Welcome to Utopiales,
the French Sci-Fi convention in Nantes. Note that, unlike past
pics, these are clickable to see larger versions.
Utopiales
Back in the US, I spent several years attending sci-fi conventions and
exhibiting my artwork there. These gatherings are a bizarre
surreal world of costumes and colors and films and art and special
guests, some of whom are stranger still than their fans. If 2005
was the year that we finally sort of got our footing, 2006 was the year
where we started looking around (cautiously) and seeing what might be
out there to enjoy in this strange new country. One thing I was
curious to see was the state of genre fandom - I'll leave the endless
and ungodly-boring task of poking through French wines and cheeses to
the other, more generic, expats - I wanted to see some French fantasy
& horror & SF. thus, a short bit of Googling brought me
to Utopiales, a huge French SF convention that takes place yearly just down the road from us in Nantes!

Above, Kim Stanley Robinson does an interview and expounds on writing science fiction.
I had to see what a French SF con would be like. Answer - Great
fun, though in many ways a very different experience from US shows like
DragonCon.
DragonCon was a flat-out, exhausting, totally bizarre
balls-to-the-wall experience that consumed several entire days and spat
one out at the end of it drained and loaded with weird dealers' room
junk.
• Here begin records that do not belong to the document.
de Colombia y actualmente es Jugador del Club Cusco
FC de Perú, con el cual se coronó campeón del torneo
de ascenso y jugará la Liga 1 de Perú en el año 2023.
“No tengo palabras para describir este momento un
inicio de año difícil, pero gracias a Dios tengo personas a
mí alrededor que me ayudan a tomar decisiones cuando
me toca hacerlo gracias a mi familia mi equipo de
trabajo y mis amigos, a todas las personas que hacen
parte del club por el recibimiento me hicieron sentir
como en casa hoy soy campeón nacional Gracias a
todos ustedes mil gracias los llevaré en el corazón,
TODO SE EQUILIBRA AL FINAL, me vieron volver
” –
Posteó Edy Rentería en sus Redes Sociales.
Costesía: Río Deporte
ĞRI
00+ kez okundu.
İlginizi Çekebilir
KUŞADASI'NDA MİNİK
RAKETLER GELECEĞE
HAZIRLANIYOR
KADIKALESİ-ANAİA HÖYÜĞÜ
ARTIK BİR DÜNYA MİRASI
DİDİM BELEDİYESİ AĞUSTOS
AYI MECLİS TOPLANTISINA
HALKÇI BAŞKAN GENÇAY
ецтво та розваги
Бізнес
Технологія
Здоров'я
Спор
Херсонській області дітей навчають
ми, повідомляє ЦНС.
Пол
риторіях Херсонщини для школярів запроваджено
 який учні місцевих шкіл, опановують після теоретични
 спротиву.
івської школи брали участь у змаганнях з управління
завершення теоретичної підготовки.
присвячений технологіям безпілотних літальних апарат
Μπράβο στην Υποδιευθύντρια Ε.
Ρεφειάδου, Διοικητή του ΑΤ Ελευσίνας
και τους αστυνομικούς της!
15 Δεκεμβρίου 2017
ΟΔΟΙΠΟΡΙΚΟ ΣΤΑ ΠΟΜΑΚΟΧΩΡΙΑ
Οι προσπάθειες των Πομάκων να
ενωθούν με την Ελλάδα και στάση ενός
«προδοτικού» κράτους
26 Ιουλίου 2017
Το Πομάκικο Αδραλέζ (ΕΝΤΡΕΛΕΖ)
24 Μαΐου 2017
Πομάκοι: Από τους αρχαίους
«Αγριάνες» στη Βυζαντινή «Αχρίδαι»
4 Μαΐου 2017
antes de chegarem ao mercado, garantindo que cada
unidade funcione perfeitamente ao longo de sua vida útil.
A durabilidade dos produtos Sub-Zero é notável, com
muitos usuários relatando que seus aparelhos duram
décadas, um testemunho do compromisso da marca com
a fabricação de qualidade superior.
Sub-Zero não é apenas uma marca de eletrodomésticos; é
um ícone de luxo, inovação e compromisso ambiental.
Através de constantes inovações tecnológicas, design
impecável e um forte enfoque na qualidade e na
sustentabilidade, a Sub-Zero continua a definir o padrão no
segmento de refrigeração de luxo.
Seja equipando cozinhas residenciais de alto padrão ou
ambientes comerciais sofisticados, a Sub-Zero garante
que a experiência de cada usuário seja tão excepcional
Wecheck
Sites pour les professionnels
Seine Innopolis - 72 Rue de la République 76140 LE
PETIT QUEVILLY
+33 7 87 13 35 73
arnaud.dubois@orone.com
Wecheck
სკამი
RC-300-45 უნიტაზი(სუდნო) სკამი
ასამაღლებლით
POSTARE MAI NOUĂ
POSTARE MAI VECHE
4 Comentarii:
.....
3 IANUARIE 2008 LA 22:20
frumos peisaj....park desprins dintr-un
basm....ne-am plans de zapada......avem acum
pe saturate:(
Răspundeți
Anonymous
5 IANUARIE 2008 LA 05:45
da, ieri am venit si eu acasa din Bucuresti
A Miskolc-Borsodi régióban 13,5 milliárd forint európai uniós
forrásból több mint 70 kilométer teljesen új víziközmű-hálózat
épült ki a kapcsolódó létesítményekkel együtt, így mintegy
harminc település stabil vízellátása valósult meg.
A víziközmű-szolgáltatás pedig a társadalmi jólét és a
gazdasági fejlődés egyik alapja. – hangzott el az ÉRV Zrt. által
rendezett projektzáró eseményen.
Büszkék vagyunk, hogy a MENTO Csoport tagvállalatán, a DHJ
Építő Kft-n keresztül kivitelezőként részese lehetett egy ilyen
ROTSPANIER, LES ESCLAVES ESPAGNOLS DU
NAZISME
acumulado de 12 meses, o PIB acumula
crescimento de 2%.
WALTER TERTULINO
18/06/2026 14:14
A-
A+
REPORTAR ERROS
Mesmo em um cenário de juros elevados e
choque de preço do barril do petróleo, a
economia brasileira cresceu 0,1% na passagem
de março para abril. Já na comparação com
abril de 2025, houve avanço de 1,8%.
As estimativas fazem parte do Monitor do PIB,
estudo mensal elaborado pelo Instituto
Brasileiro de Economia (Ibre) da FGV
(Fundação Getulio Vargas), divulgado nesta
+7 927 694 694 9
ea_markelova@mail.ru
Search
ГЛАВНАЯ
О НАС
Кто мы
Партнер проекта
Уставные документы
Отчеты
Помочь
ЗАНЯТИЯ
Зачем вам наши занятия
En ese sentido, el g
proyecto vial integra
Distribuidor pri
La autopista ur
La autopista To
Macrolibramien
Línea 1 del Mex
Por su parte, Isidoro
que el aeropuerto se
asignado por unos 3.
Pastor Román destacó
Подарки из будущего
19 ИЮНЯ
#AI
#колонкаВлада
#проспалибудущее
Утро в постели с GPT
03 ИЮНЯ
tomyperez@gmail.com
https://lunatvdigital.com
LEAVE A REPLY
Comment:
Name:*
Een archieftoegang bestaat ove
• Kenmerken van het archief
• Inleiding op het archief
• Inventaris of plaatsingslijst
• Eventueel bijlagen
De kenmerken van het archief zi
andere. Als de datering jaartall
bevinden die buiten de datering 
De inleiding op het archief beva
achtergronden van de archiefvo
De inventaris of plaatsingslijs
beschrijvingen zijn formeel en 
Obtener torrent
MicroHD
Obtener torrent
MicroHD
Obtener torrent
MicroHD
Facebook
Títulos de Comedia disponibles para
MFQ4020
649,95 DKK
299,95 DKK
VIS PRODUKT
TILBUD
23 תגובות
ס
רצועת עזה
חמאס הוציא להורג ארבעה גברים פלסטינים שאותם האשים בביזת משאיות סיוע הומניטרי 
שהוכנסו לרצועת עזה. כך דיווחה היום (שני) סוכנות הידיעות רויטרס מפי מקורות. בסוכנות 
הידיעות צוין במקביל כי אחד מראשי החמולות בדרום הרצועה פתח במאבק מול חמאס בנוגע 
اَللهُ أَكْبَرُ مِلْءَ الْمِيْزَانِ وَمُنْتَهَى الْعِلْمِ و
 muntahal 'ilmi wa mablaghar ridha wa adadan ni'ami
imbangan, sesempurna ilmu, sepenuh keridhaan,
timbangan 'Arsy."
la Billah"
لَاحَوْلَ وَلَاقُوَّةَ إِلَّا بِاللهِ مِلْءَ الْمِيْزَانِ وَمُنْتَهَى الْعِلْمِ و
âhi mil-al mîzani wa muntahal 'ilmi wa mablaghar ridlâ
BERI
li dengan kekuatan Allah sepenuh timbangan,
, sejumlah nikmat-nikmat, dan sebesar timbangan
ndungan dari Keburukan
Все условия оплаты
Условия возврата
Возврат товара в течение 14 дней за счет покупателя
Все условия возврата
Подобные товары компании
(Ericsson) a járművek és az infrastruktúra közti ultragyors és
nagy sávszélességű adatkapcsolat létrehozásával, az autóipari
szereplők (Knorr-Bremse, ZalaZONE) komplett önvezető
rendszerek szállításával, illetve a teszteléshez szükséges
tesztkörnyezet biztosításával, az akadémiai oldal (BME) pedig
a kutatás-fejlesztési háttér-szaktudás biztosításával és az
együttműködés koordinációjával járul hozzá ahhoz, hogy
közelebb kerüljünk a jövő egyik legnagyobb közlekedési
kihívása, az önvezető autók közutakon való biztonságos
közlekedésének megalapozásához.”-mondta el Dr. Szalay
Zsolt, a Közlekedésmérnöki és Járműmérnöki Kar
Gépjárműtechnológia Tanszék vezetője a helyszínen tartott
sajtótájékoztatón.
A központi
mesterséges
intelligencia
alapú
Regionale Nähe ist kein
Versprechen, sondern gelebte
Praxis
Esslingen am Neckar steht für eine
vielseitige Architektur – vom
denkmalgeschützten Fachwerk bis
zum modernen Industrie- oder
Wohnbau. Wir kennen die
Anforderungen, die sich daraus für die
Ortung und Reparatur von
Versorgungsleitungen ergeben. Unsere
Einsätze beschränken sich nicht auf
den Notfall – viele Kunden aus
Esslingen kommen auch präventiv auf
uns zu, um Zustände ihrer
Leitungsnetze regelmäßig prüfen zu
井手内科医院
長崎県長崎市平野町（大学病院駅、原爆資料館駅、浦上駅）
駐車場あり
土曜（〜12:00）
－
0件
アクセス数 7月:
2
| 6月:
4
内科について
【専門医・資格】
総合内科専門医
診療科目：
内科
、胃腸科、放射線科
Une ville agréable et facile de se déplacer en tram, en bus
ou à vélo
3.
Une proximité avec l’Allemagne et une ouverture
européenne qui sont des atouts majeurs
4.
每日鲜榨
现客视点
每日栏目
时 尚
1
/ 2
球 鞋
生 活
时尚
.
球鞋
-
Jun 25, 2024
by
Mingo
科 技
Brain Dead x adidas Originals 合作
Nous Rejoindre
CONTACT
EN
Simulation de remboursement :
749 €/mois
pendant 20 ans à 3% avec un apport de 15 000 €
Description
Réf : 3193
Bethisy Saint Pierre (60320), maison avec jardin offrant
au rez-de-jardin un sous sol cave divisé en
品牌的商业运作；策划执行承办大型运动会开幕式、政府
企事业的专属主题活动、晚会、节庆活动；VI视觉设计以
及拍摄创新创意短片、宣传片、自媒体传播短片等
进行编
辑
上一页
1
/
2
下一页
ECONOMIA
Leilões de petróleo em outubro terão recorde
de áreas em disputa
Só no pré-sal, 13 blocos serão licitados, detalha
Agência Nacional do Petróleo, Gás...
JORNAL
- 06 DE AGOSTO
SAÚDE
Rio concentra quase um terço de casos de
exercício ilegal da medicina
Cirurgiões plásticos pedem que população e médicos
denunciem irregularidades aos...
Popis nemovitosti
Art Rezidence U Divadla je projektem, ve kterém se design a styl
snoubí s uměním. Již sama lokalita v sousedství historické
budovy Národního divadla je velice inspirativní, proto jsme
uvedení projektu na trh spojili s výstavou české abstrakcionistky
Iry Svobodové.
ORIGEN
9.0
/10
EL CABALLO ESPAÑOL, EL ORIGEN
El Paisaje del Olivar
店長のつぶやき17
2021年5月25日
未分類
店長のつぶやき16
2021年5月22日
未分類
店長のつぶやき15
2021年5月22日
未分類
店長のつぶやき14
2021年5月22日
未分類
Utopiales was, in the words of author Lucius Shepard
(with whom I chatted for a few minutes as, "Hey, another American!"),
"A lot better behaved". (Meaning that Harlan Ellison wasn't
forced to hide behind planters in the lobby lest he be followed into
the bathroom by mobs of geeks) There were no costumes - none!
Well, with a few random exceptions...

Kirsten Bishop chats en anglais with Laurent Kloetzer, a French SF author of many books who has yet to be translated outside France

I have no idea who these folks were, but their corner
of the show was the one spot that looked the most like something out of
DragonCon... which is to say, a disorganized costumed mess, but fun!

The show was larger than I had hoped. It wasn't the size of
DragonCon, yet it was plenty to keep one entertained for a couple
days and I left feeling I hadn't seen all of it, which is always good.
Better still, they only had three ongoing timelines of events, so
unlike at the US show, one wasn't constantly having to choose between
six different things that one wants to see that are all going at the
same time. Conspicously absent were hordes of costumed Klingons,
storm troopers, ten foot long Jabba the Hutts crawling the halls, and
legions of shrieking ten years olds in cutesy Yoda outfits running
everywhere. There were plenty of children and young folks, but
they were pretty much kept to themselves in side-rooms occupied by
things like miniature-painting classes and seemingly a hundred ongoing
table-top games.


It was a nicely-timed show for me since I'd just finished reading Kim Stanley Robinson's first Mars book, Red Mars,
so it was fun to meet the author and get an insight into the thinking
behind his books. I'd felt the book suffered a little from too
much time passage and too many disparate things going on, and it was
interesting to hear him talk about the reasons behind this and the
difficulties of writing "broad scale" sci-fi - charting events grounded
in real science that cover hundreds of years, instead of "ray gun
SF".

The art show was excellent and at the same time disorienting, because
it pointed out in very clear terms just how much has happened in the
years since I participated in this scene - in my time, computer art was
in its infancy (I knew a fellow who did professional technical
illustrations via computer graphics, and had to use a very hot-rodded
486/50 with an unimaginable 128 meg of RAM.... costing $20,000, no
less!). At Utopiales, we were immediately confronted by an
immense display where professional graphic artists were demonstrating
their skills painting with computer graphics tablets. The results
were quite amazing, putting my own skills with old-fashioned pens and
brushes very much to shame.

There was also a huge bookstore totally devoted to genre stuff, as well
as a dealer in used books and film stills, posters, etc. My
French has progressed enough that I can now read (slowly) most bande
dessinée (graphic novels), so for once this wasn't wasted on me,
thankfully. I'll leave off with a few more photos:

Emily meets the dancing robot

Superhero movies have come a ways in the past thirty years...


This lady, though not a full-timer, was a truly amazing "illustratrice".

I thought I was the only human being on the planet to have seen this as a child.... Imagine my surprise!